Step 6: Bringing AI-Assisted Tools into the Studio
Modern AI-assisted tools, such as Rovo Dev and others, can be powerful companions for your Analog Refactor Studio, especially in very large codebases.
You can use AI to:
- Navigate and summarize unfamiliar parts of the codebase quickly
- Propose refactoring steps given your target design and constraints
- Generate mechanical edits (e.g., renames, signature changes, wrapper insertions) across hundreds of files
- Draft tests based on observed usage and existing code
The key is to treat the AI as a power tool, not an autopilot:
- You define the plan in your analog refactor session
- AI tools help execute repetitive steps and suggest patterns
- Your tests and reviews enforce correctness and intent
Teams working on large systems at Atlassian, ASML, and similar organizations have found that combining:
- Careful upfront design
- Strong test coverage
- Automation and AI-assisted refactors
makes previously unthinkable, large-scale legacy refactors feasible.
Putting It All Together
Designing big refactors in large legacy C/C++ systems is less about heroic coding and more about methodical engineering.

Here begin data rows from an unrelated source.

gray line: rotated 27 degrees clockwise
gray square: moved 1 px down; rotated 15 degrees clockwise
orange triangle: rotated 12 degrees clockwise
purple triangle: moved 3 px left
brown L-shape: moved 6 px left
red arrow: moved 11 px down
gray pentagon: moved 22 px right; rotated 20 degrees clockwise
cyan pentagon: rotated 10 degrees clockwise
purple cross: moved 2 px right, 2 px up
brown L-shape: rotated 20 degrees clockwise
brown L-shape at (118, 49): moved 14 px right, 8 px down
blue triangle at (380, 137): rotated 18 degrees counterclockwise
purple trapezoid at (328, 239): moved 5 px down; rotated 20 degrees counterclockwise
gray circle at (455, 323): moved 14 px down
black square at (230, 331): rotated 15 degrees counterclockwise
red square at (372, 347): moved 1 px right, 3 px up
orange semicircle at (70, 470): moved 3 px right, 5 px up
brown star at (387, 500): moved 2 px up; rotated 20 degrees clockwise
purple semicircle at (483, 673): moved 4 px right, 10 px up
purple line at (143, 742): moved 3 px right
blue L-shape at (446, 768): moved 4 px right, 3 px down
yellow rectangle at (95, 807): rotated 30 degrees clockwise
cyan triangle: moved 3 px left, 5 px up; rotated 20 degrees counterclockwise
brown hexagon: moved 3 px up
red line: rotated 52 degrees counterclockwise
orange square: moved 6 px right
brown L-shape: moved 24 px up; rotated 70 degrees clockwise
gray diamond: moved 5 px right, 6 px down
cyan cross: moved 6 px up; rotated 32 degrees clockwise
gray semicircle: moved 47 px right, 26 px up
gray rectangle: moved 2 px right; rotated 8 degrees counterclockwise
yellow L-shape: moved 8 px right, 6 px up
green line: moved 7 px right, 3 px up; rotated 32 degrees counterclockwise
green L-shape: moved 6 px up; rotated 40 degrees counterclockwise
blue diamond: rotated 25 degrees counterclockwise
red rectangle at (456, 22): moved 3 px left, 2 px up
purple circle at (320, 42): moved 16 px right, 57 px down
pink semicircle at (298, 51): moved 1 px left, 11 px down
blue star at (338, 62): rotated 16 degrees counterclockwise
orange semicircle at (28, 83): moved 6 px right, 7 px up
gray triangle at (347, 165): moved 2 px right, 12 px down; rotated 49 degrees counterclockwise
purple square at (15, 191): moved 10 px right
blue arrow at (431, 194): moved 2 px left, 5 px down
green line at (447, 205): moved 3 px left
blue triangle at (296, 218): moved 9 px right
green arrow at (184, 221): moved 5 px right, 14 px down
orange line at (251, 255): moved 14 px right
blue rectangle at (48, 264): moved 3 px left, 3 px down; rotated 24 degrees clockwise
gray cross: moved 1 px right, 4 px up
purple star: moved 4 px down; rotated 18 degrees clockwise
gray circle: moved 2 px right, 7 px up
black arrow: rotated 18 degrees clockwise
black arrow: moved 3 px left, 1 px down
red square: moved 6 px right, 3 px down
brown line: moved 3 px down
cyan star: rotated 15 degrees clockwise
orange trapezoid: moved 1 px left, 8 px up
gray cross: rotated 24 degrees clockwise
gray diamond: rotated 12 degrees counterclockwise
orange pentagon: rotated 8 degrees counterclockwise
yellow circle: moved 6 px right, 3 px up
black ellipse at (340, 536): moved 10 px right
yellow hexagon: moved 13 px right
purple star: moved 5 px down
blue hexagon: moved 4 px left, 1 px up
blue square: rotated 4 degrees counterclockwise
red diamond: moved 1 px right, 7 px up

The Analog Refactor Studio gives you a practical sequence:
- Prioritize a high-impact, bounded refactor target.
- Build a test safety net around the behavior you must preserve.
- Map current and target designs on paper, not in your head.
- Plan intermediate, buildable steps with known risks and validations.
- Execute as atomic, tested commits, keeping main always stable.
- Coordinate cross-project changes with dual APIs and versioning.
- Use AI tools to accelerate mechanical work, while you own the design.
Before you next dive into that intimidating legacy codebase, resist the urge to “just start refactoring.” Instead, open a notebook, step into your Analog Refactor Studio, and design the walkthrough first.
You’ll move slower at the beginning—but much faster, safer, and more confidently overall.